#### EXERCISE INSTRUCTIONS
Your task is to reproduce the listing exactly, without its images.

#### RECORD SET

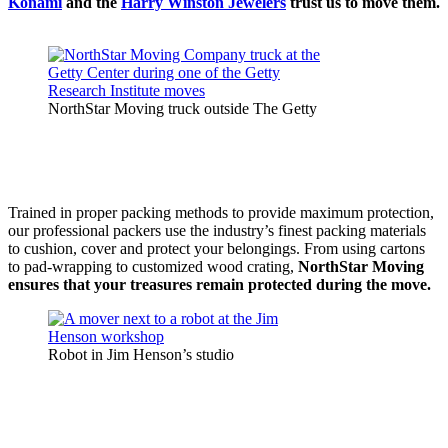
Konami
and the
Harry Winston Jewelers
trust us to move them.
NorthStar Moving truck outside The Getty
Trained in proper packing methods to provide maximum protection,
our professional packers use the industry’s finest packing materials
to cushion, cover and protect your belongings. From using cartons
to pad-wrapping to customized wood crating,
NorthStar Moving
ensures that your treasures remain protected during the move.
Robot in Jim Henson’s studio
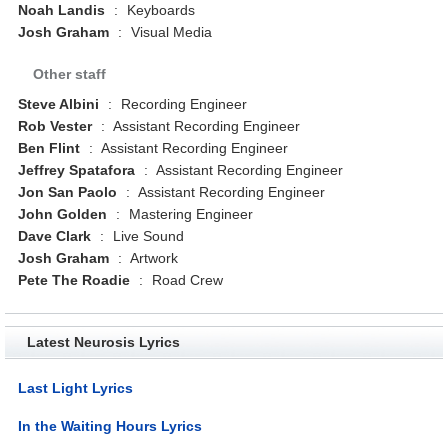
Noah Landis
:
Keyboards
Josh Graham
:
Visual Media
Other staff
Steve Albini
:
Recording Engineer
Rob Vester
:
Assistant Recording Engineer
Ben Flint
:
Assistant Recording Engineer
Jeffrey Spatafora
:
Assistant Recording Engineer
Jon San Paolo
:
Assistant Recording Engineer
John Golden
:
Mastering Engineer
Dave Clark
:
Live Sound
Josh Graham
:
Artwork
Pete The Roadie
:
Road Crew
Latest Neurosis Lyrics
Last Light Lyrics
In the Waiting Hours Lyrics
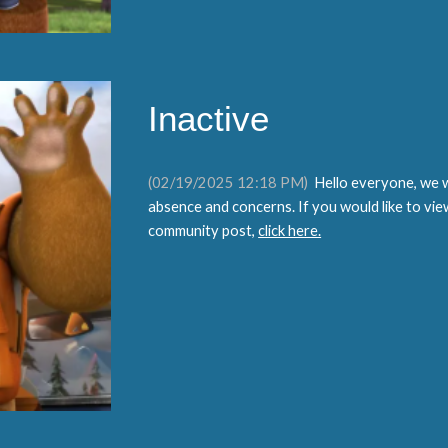
Inactive
(02/19/2025 12:18 PM)
Hello everyone, we w
absence and concerns. If you would like to vie
community post,
click here.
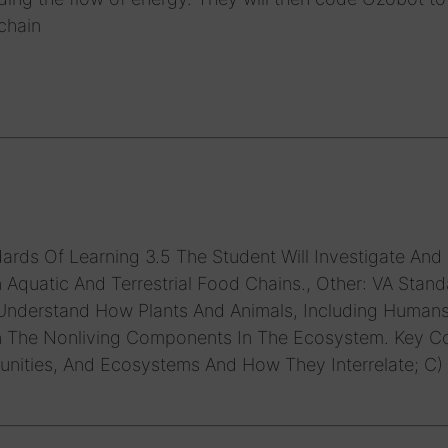
chain
ards Of Learning 3.5 The Student Will Investigate And
Aquatic And Terrestrial Food Chains., Other: VA Stand
 Understand How Plants And Animals, Including Humans
h The Nonliving Components In The Ecosystem. Key C
unities, And Ecosystems And How They Interrelate; C)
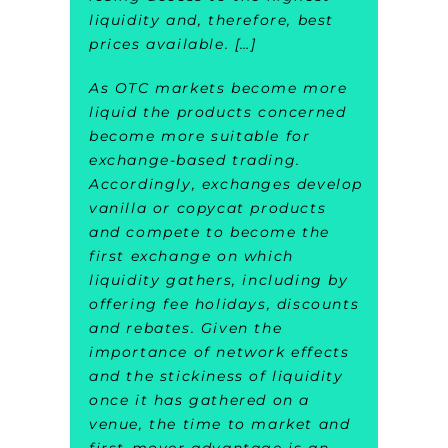
liquidity and, therefore, best
prices available. […]
As OTC markets become more
liquid the products concerned
become more suitable for
exchange-based trading.
Accordingly, exchanges develop
vanilla or copycat products
and compete to become the
first exchange on which
liquidity gathers, including by
offering fee holidays, discounts
and rebates. Given the
importance of network effects
and the stickiness of liquidity
once it has gathered on a
venue, the time to market and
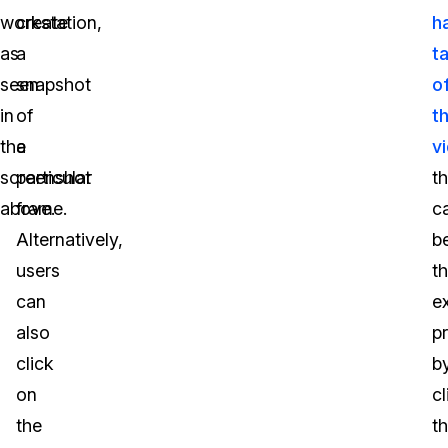
workstation,
create
h
as
a
t
seen
snapshot
o
in
of
th
the
a
v
screenshot
particular
t
above.
frame.
c
Alternatively,
b
users
t
can
e
also
p
click
b
on
cl
the
t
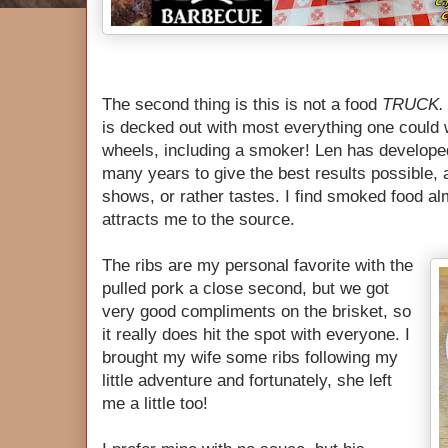
The second thing is this is not a food
TRUCK
is decked out with most everything one could 
wheels, including a smoker! Len has develope
many years to give the best results possible, 
shows, or rather tastes. I find smoked food al
attracts me to the source.
The ribs are my personal favorite with the
pulled pork a close second, but we got
very good compliments on the brisket, so
it really does hit the spot with everyone. I
brought my wife some ribs following my
little adventure and fortunately, she left
me a little too!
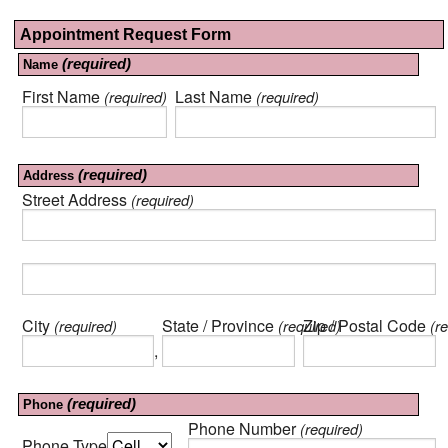
Appointment Request Form
(required)
Name
First Name
Last Name
(required)
(required)
(required)
Address
Street Address
(required)
City
State / Province
Zip / Postal Code
(required)
(required)
(re
,
(required)
Phone
Phone Number
(required)
Phone Type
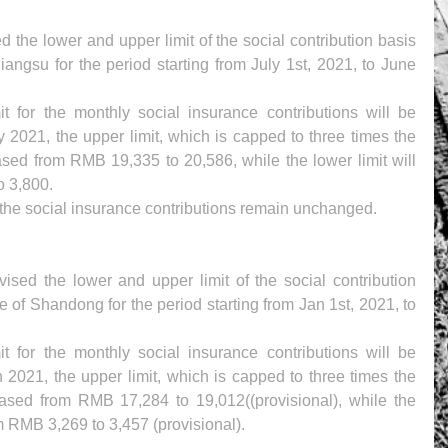
 the lower and upper limit of the social contribution basis 
iangsu for the period starting from July 1st, 2021, to June 
 for the monthly social insurance contributions will be 
y 2021, the upper limit, which is capped to three times the 
sed from RMB 19,335 to 20,586, while the lower limit will 
o 3,800.
f the social insurance contributions remain unchanged.
sed the lower and upper limit of the social contribution 
e of Shandong for the period starting from Jan 1st, 2021, to 
 for the monthly social insurance contributions will be 
 2021, the upper limit, which is capped to three times the 
ased from RMB 17,284 to 19,012((provisional), while the 
om RMB 3,269 to 3,457 (provisional).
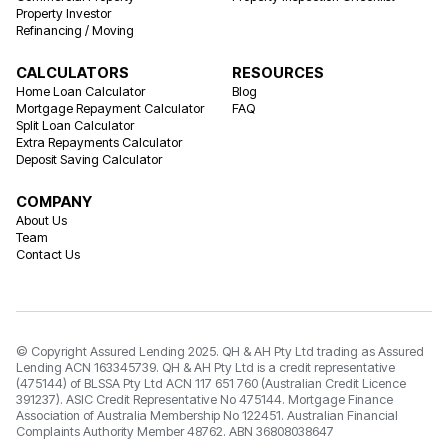
Property Investor
Refinancing / Moving
CALCULATORS
RESOURCES
Home Loan Calculator
Blog
Mortgage Repayment Calculator
FAQ
Split Loan Calculator
Extra Repayments Calculator
Deposit Saving Calculator
COMPANY
About Us
Team
Contact Us
© Copyright Assured Lending 2025. QH & AH Pty Ltd trading as Assured
Lending ACN 163345739. QH & AH Pty Ltd is a credit representative
(475144) of BLSSA Pty Ltd ACN 117 651 760 (Australian Credit Licence
391237). ASIC Credit Representative No 475144. Mortgage Finance
Association of Australia Membership No 122451. Australian Financial
Complaints Authority Member 48762. ABN 36808038647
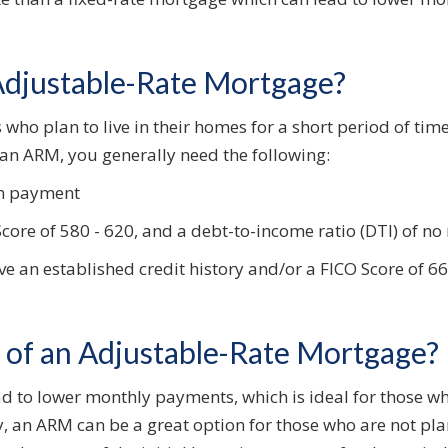
 Adjustable-Rate Mortgage?
who plan to live in their homes for a short period of time a
r an ARM, you generally need the following:
n payment
re of 580 - 620, and a debt-to-income ratio (DTI) of no
ve an established credit history and/or a FICO Score of 
s of an Adjustable-Rate Mortgage?
lead to lower monthly payments, which is ideal for those 
, an ARM can be a great option for those who are not plan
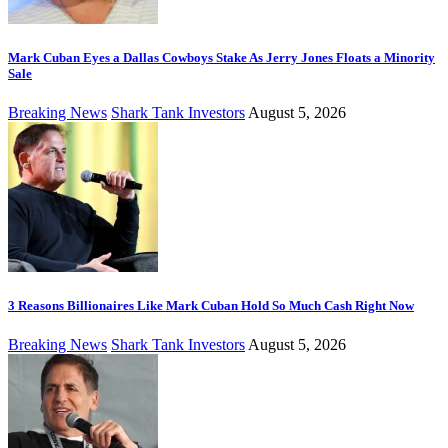
Mark Cuban Eyes a Dallas Cowboys Stake As Jerry Jones Floats a Minority
Sale
Breaking News
Shark Tank Investors
August 5, 2026
3 Reasons Billionaires Like Mark Cuban Hold So Much Cash Right Now
Breaking News
Shark Tank Investors
August 5, 2026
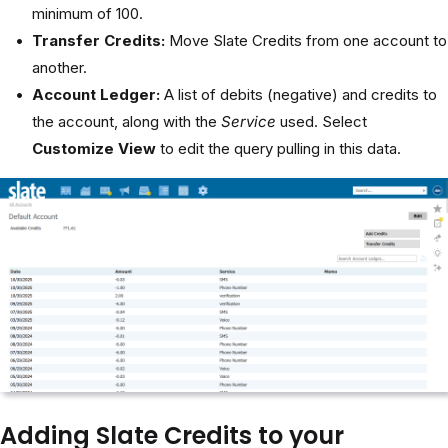
minimum of 100.
Transfer Credits:
Move Slate Credits from one account to
another.
Account Ledger:
A list of debits (negative) and credits to
the account, along with the
Service
used. Select
Customize View
to edit the query pulling in this data.
Adding Slate Credits to your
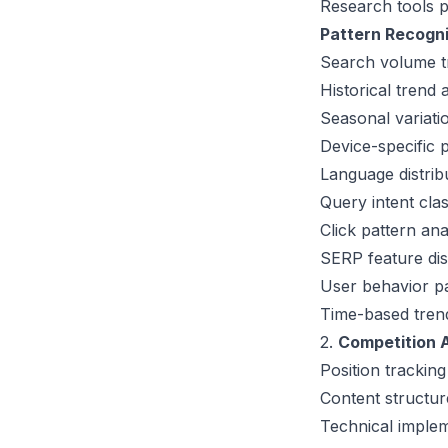
Research tools p
Pattern Recogn
Search volume t
Historical trend 
Seasonal variati
Device-specific p
Language distri
Query intent cla
Click pattern ana
SERP feature dis
User behavior pa
Time-based trend 
2.
Competition A
Position trackin
Content structur
Technical implem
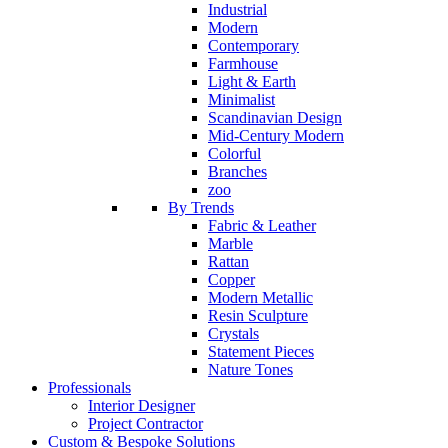
Industrial
Modern
Contemporary
Farmhouse
Light & Earth
Minimalist
Scandinavian Design
Mid-Century Modern
Colorful
Branches
zoo
By Trends
Fabric & Leather
Marble
Rattan
Copper
Modern Metallic
Resin Sculpture
Crystals
Statement Pieces
Nature Tones
Professionals
Interior Designer
Project Contractor
Custom & Bespoke Solutions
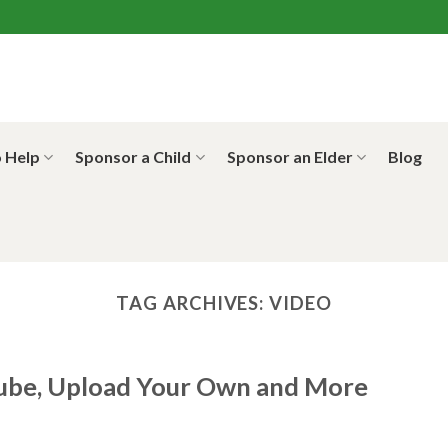
 Help
Sponsor a Child
Sponsor an Elder
Blog
TAG ARCHIVES:
VIDEO
ube, Upload Your Own and More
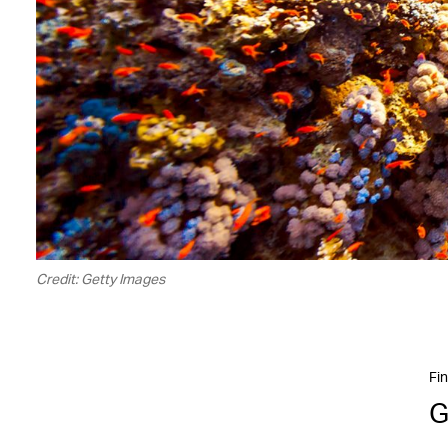
Credit: Getty Images
Fin
G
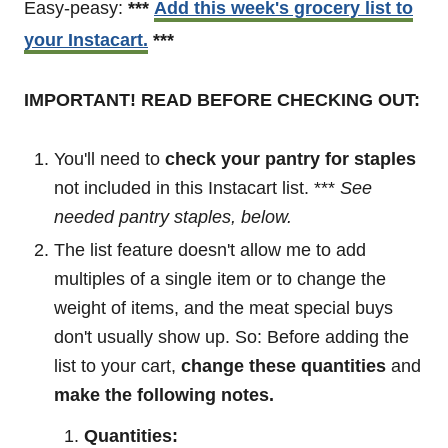
Easy-peasy:
***
Add this week's grocery list to
your Instacart.
***
IMPORTANT! READ BEFORE CHECKING OUT:
You'll need to
check your pantry for staples
not included in this Instacart list. ***
See
needed pantry staples, below.
The list feature doesn't allow me to add
multiples of a single item or to change the
weight of items, and the meat special buys
don't usually show up. So: Before adding the
list to your cart,
change these quantities
and
make the following notes.
Quantities:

#### SOLUTION FOR THIS EXERCISE
Konami
and the
Harry Winston Jewelers
trust us to move them.
NorthStar Moving truck outside The Getty
Trained in proper packing methods to provide maximum protection,
our professional packers use the industry’s finest packing materials
to cushion, cover and protect your belongings. From using cartons
to pad-wrapping to customized wood crating,
NorthStar Moving
ensures that your treasures remain protected during the move.
Robot in Jim Henson’s studio
Noah Landis
:
Keyboards
Josh Graham
:
Visual Media
Other staff
Steve Albini
:
Recording Engineer
Rob Vester
:
Assistant Recording Engineer
Ben Flint
:
Assistant Recording Engineer
Jeffrey Spatafora
:
Assistant Recording Engineer
Jon San Paolo
:
Assistant Recording Engineer
John Golden
:
Mastering Engineer
Dave Clark
:
Live Sound
Josh Graham
:
Artwork
Pete The Roadie
:
Road Crew
Latest Neurosis Lyrics
Last Light Lyrics
In the Waiting Hours Lyrics
Inactive
(02/19/2025 12:18 PM)
Hello everyone, we w
absence and concerns. If you would like to vie
community post,
click here.
chain
ards Of Learning 3.5 The Student Will Investigate And
Aquatic And Terrestrial Food Chains., Other: VA Stand
 Understand How Plants And Animals, Including Humans
h The Nonliving Components In The Ecosystem. Key C
unities, And Ecosystems And How They Interrelate; C)
liquidity and, therefore, best
prices available. […]
As OTC markets become more
liquid the products concerned
become more suitable for
exchange-based trading.
Accordingly, exchanges develop
vanilla or copycat products
and compete to become the
first exchange on which
liquidity gathers, including by
offering fee holidays, discounts
and rebates. Given the
importance of network effects
and the stickiness of liquidity
once it has gathered on a
venue, the time to market and
workstation,
create
h
as
a
t
seen
snapshot
o
in
of
th
the
a
v
screenshot
particular
t
above.
frame.
c
Alternatively,
b
users
t
can
e
also
p
click
b
on
cl
the
t
The second thing is this is not a food
TRUCK
is decked out with most everything one could 
wheels, including a smoker! Len has develope
many years to give the best results possible, 
shows, or rather tastes. I find smoked food al
attracts me to the source.
The ribs are my personal favorite with the
pulled pork a close second, but we got
very good compliments on the brisket, so
it really does hit the spot with everyone. I
brought my wife some ribs following my
little adventure and fortunately, she left
me a little too!
Appointment Request Form
(required)
Name
First Name
Last Name
(required)
(required)
(required)
Address
Street Address
(required)
City
State / Province
Zip / Postal Code
(required)
(required)
(re
,
(required)
Phone
Phone Number
(required)
Phone Type
 the lower and upper limit of the social contribution basis 
iangsu for the period starting from July 1st, 2021, to June 
 for the monthly social insurance contributions will be 
y 2021, the upper limit, which is capped to three times the 
sed from RMB 19,335 to 20,586, while the lower limit will 
o 3,800.
f the social insurance contributions remain unchanged.
sed the lower and upper limit of the social contribution 
e of Shandong for the period starting from Jan 1st, 2021, to 
 for the monthly social insurance contributions will be 
 2021, the upper limit, which is capped to three times the 
ased from RMB 17,284 to 19,012((provisional), while the 
om RMB 3,269 to 3,457 (provisional).
Property Investor
Refinancing / Moving
CALCULATORS
RESOURCES
Home Loan Calculator
Blog
Mortgage Repayment Calculator
FAQ
Split Loan Calculator
Extra Repayments Calculator
Deposit Saving Calculator
COMPANY
About Us
Team
Contact Us
© Copyright Assured Lending 2025. QH & AH Pty Ltd trading as Assured
Lending ACN 163345739. QH & AH Pty Ltd is a credit representative
(475144) of BLSSA Pty Ltd ACN 117 651 760 (Australian Credit Licence
391237). ASIC Credit Representative No 475144. Mortgage Finance
Association of Australia Membership No 122451. Australian Financial
Complaints Authority Member 48762. ABN 36808038647
 Adjustable-Rate Mortgage?
who plan to live in their homes for a short period of time a
r an ARM, you generally need the following:
n payment
re of 580 - 620, and a debt-to-income ratio (DTI) of no
ve an established credit history and/or a FICO Score of 
s of an Adjustable-Rate Mortgage?
lead to lower monthly payments, which is ideal for those 
, an ARM can be a great option for those who are not plan
Mark Cuban Eyes a Dallas Cowboys Stake As Jerry Jones Floats a Minority
Sale
Breaking News
Shark Tank Investors
August 5, 2026
3 Reasons Billionaires Like Mark Cuban Hold So Much Cash Right Now
Breaking News
Shark Tank Investors
August 5, 2026
minimum of 100.
Transfer Credits:
Move Slate Credits from one account to
another.
Account Ledger:
A list of debits (negative) and credits to
the account, along with the
Service
used. Select
Customize View
to edit the query pulling in this data.
Adding Slate Credits to your
Research tools p
Pattern Recogn
Search volume t
Historical trend 
Seasonal variati
Device-specific p
Language distri
Query intent cla
Click pattern ana
SERP feature dis
User behavior pa
Time-based trend 
2.
Competition A
Position trackin
Content structur
Technical implem
Industrial
Modern
Contemporary
Farmhouse
Light & Earth
Minimalist
Scandinavian Design
Mid-Century Modern
Colorful
Branches
zoo
By Trends
Fabric & Leather
Marble
Rattan
Copper
Modern Metallic
Resin Sculpture
Crystals
Statement Pieces
Nature Tones
Professionals
Interior Designer
Project Contractor
Custom & Bespoke Solutions
 Help
Sponsor a Child
Sponsor an Elder
Blog
TAG ARCHIVES:
VIDEO
ube, Upload Your Own and More
Credit: Getty Images
Fin
G
Easy-peasy:
***
Add this week's grocery list to
your Instacart.
***
IMPORTANT! READ BEFORE CHECKING OUT:
You'll need to
check your pantry for staples
not included in this Instacart list. ***
See
needed pantry staples, below.
The list feature doesn't allow me to add
multiples of a single item or to change the
weight of items, and the meat special buys
don't usually show up. So: Before adding the
list to your cart,
change these quantities
and
make the following notes.
Quantities:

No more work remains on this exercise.